▶ **Text segment**:

Abstract

Background: Administrative databases seldom include detailed clinical variables or final vital status, limiting the scope of population-based studies. We demonstrate a comprehensive process for integrating 3 databases (statewide all-payor inpatient hospitalizations [hospitalizations], Paul Coverdell National Acute Stroke Program Registry [registry] and Registry of Vital Statistics and Records [vitals]) into a single statewide stroke database. Methods: The 3 MA databases spanned 2008-2017 among 49 hospitals covering over 80% of the state’s stroke volume. Our integration process was composed of 3 phases: 1) hospitalizations-registry linkage, 2) hospitalizations-vitals linkage, and 3) final integration of all 3 databases (Figure). Following the assessments of linkage feasibility based on data uniqueness levels, rule-based deterministic linkage on indirect identifiers were applied in the first two phases. We validated the linkages by comparing additional patient variables not used in the linkage process. Results: Using 47,113 stroke admissions in the hospitalizations database, and 43,487 admissions in the registry from 01/01/2008 to 09/30/2015, we were able to link 38,493 (80.7%) of encounters, 95% of which were validated. There were 391,176 deaths reported between 01/01/2010 and 03/06/2017 in the vitals database; 10,660 encounters (27.7%) in the hospitalizations were linked to deaths, which reflects the cumulative mortality over the 7 year period among all registry-linked ischemic stroke hospitalization records. Conclusion: We demonstrate that a high-quality integration of statewide hospitalizations, clinical registry and vital data is achievable based on a data linkage strategy that leverages indirect identifiers. Our data integration framework which takes advantage of rich clinical data in registries with long term outcomes in claims or vital records may allow for larger scale outcome studies at reasonable cost.

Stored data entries
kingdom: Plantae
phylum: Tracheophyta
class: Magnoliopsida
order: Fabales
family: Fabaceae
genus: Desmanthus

...

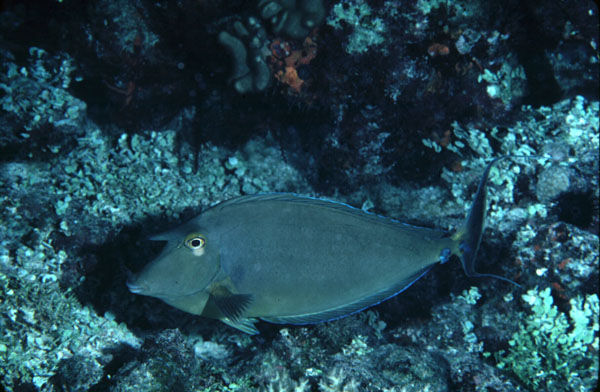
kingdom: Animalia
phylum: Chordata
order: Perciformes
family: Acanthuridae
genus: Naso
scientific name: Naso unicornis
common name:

--

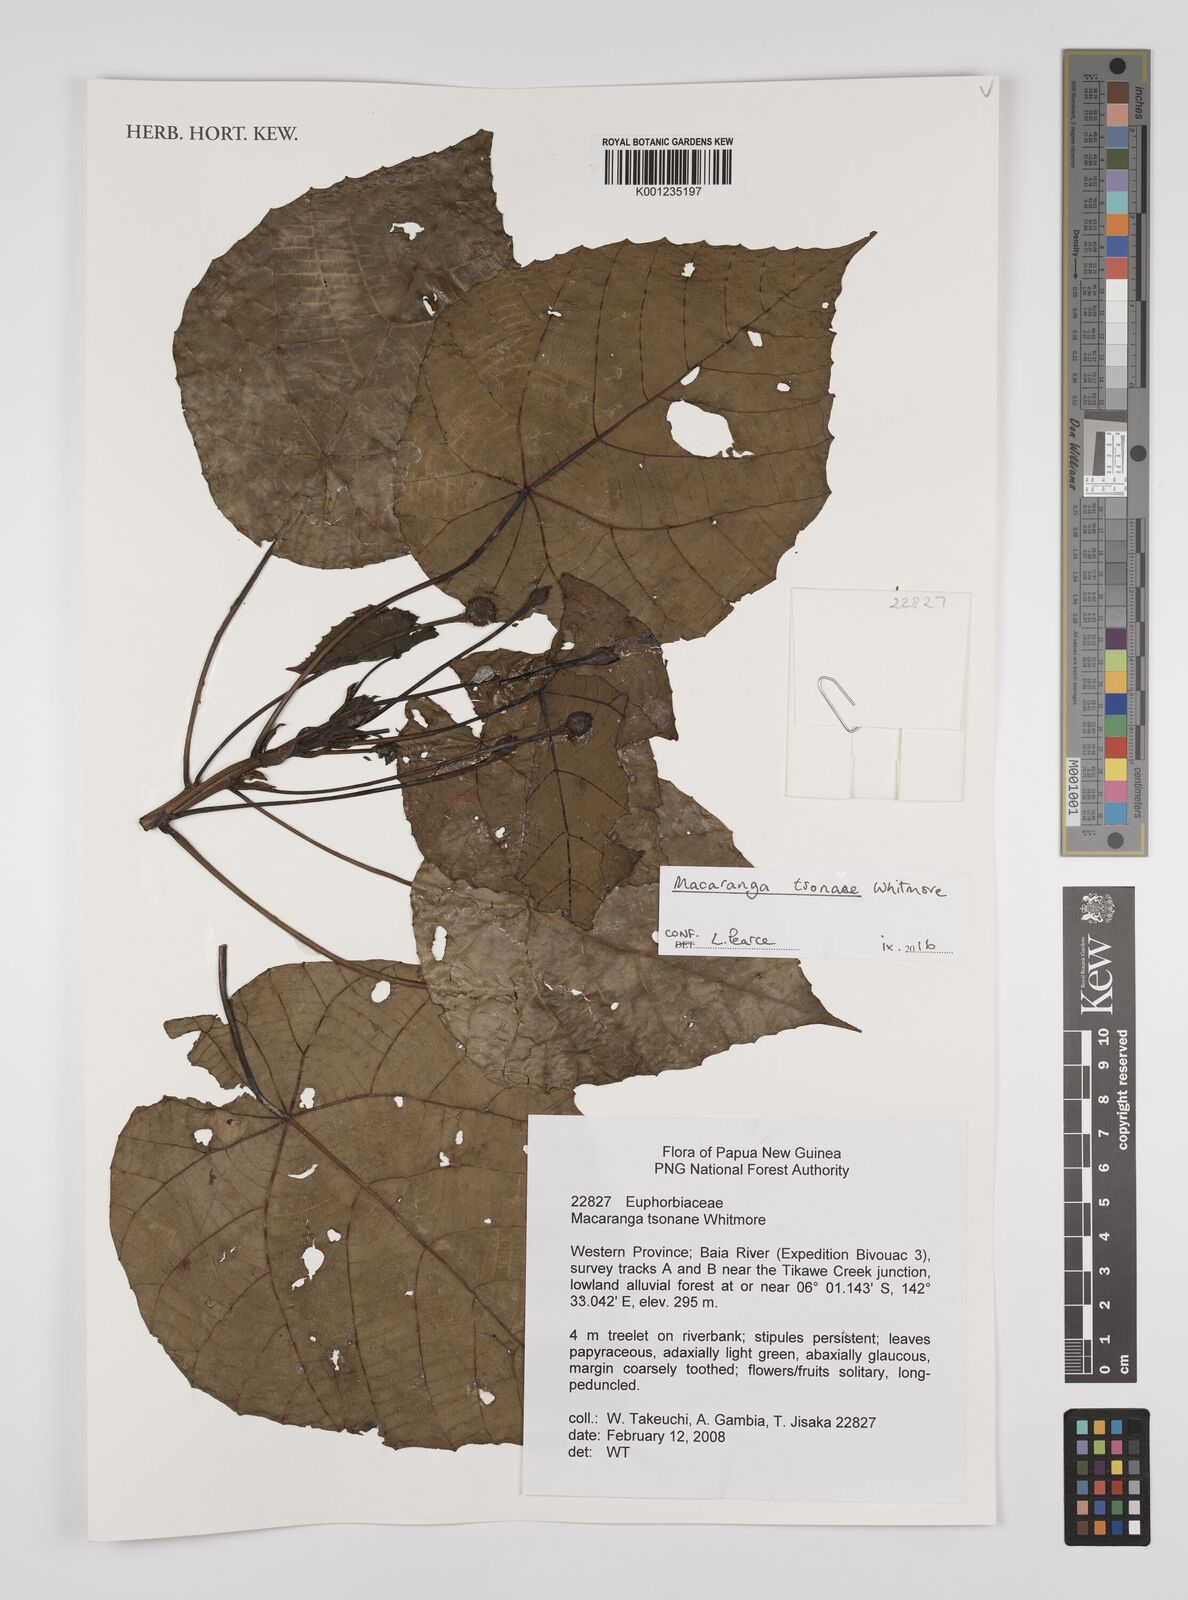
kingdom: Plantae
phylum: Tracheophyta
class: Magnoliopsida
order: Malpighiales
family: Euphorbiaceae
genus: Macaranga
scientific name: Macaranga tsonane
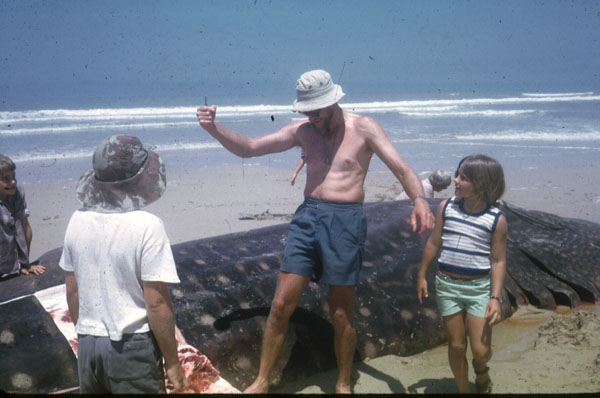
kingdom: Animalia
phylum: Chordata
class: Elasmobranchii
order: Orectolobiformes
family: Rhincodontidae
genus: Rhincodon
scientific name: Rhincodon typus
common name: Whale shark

▶ **What the task requires**: Summarize the abstract on building a statewide stroke database in two sentences.

▶ **Exercise output**: The authors integrated statewide all-payor inpatient hospitalizations, the Paul Coverdell National Acute Stroke Program Registry, and vital records into a single statewide stroke database. They used rule-based deterministic linkage on indirect identifiers, linking 38,493 (80.7%) of encounters, 95% of which were validated, and linking 10,660 hospitalization encounters to deaths, and they concluded that such integration is achievable and may allow larger scale outcome studies at reasonable cost.